And you will get into fights. Because you are a man. A MAN, DAMN IT! FIGHT ME. FIGHT ME RIGHT NOW. TAKE OFF THAT SHIRT. I AM TAKING OFF MY SHIRT. LET’S WRESTLE AND SWEAT ON EACH OTHER. ARRRRRGHGHGHGHGH.
“One girlfriend at a time is probably enough.”
Wink wink. Nudge nudge. Get all the strange you can, my dude. (We qualified that sentence with the word “probably” on purpose, bro.) Women are objects, so it’s ok to talk about them like they’re lesser than we are.
“Your ties should be rolled and placed in a sectioned tie drawer”.
How to build a sectioned tie drawer: Tell your butler or footman that you wish to have them put your neck wear in a special drawer away from the rest of your wardrobe. Have them contact a wood worker in a different country so you can have the pleasure of paying freight costs of a heavy item when they ship it to you. Never actually see the tie drawer, but take pleasure in knowing that it exists in your home, and that it exists in your home because you are wealthy.
“No-one cares if you are offended, so stop it.”

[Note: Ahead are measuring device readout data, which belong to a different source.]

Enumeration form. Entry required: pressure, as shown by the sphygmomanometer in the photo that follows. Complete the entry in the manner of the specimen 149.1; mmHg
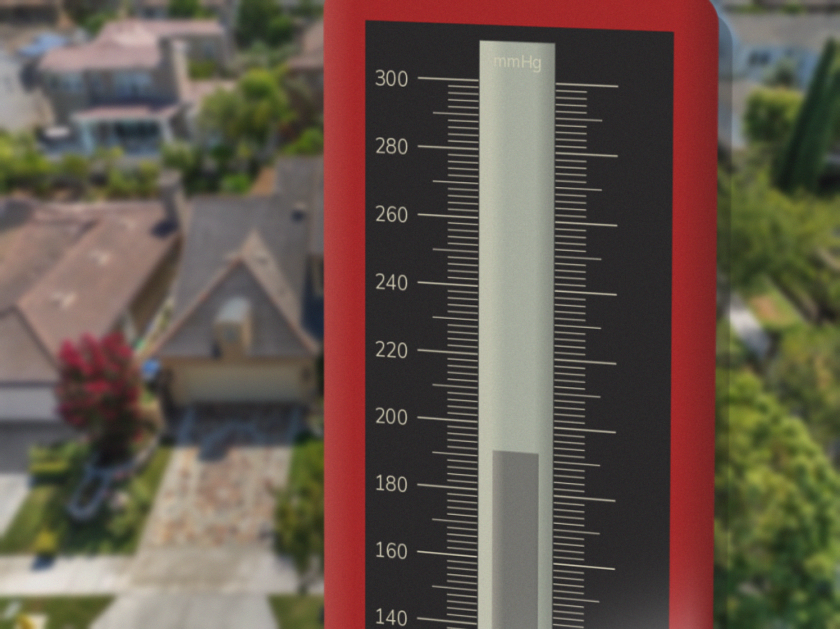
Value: 192; mmHg
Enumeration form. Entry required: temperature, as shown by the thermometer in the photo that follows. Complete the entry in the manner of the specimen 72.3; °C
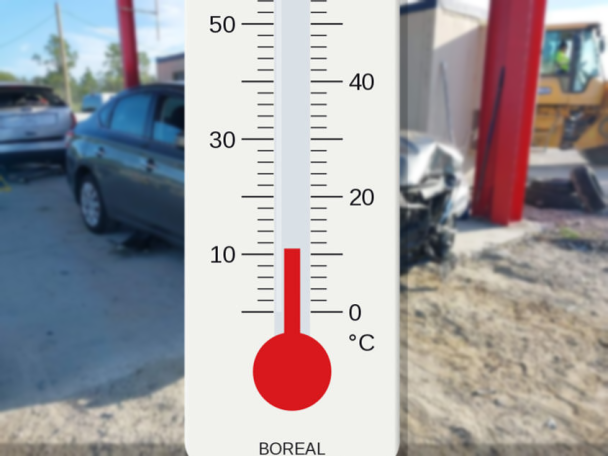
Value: 11; °C
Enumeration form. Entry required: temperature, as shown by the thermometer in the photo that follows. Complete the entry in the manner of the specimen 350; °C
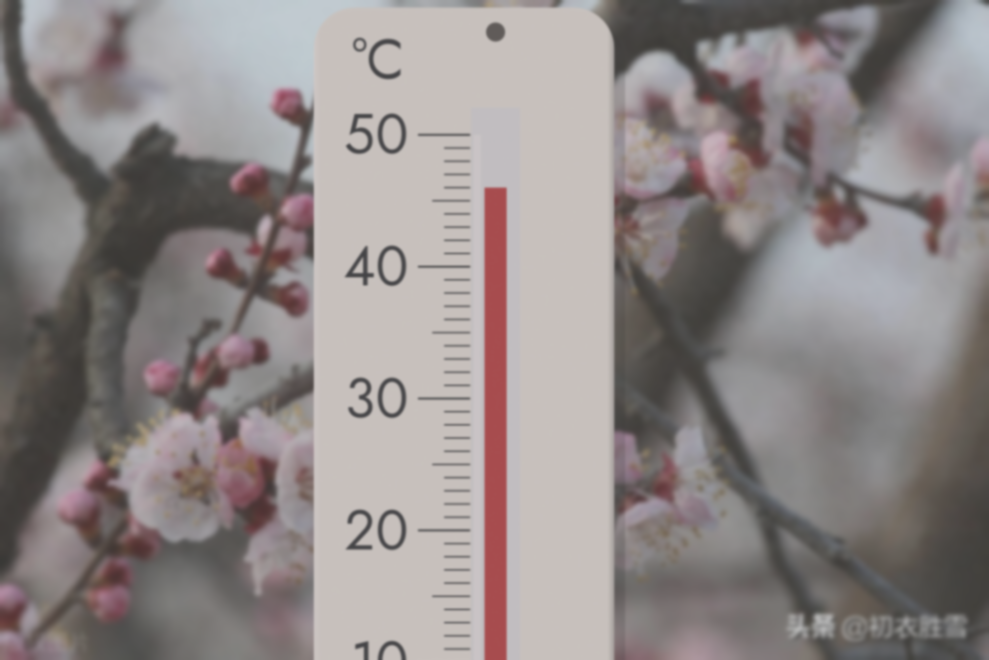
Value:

Hear that Native Americans? If you want to be men, you’ll stop protesting the Washington Redskins. It all boils down to this: because we were raised in a world that exalts us and promotes us beyond all others because of our light skin, we get furious at the idea that anything we do could ever be seen as wrong or backward. Be a man and take pleasure in our ritual of telling the people we treat like second-class citizens that their concerns are trivial.
“Ignore the boos. They usually come from the cheap seats.”
And who sits in those cheap seats? Poor people! Blech. Only listen to criticism from people in private suites or courtside seats. The opinions of the working class are unsuitable for men. Men, men. Men. Men!
Start a wine collection for your kids when they are born. Add a few cases every year without telling them. It’ll make a phenomenal gift in twenty years.
Provided, that they like wine. If they don’t, throw a fit and scream, “why?!?!” and ignore the fact that you have spent hundreds if not thousands of dollars on a gift that’s not wanted or even practical. And then make them drink it until they get sick. That will show those ingrates. Don’t they know they’re talking to a man?
“Hookers aren’t cool, but remember, the free ones are a lot more expensive.”
Always treat women like they are hookers, is what we’re saying. We think. We don’t know. We kept reminding you to drink alcohol so much that made us want a drink so we could shut up the voices in our head that tried telling us that this list was stupid and that you shouldn’t do anything other than pursue happiness in whatever way is healthy, safe, and kind to others. Oh god. Great. Now we all just became women.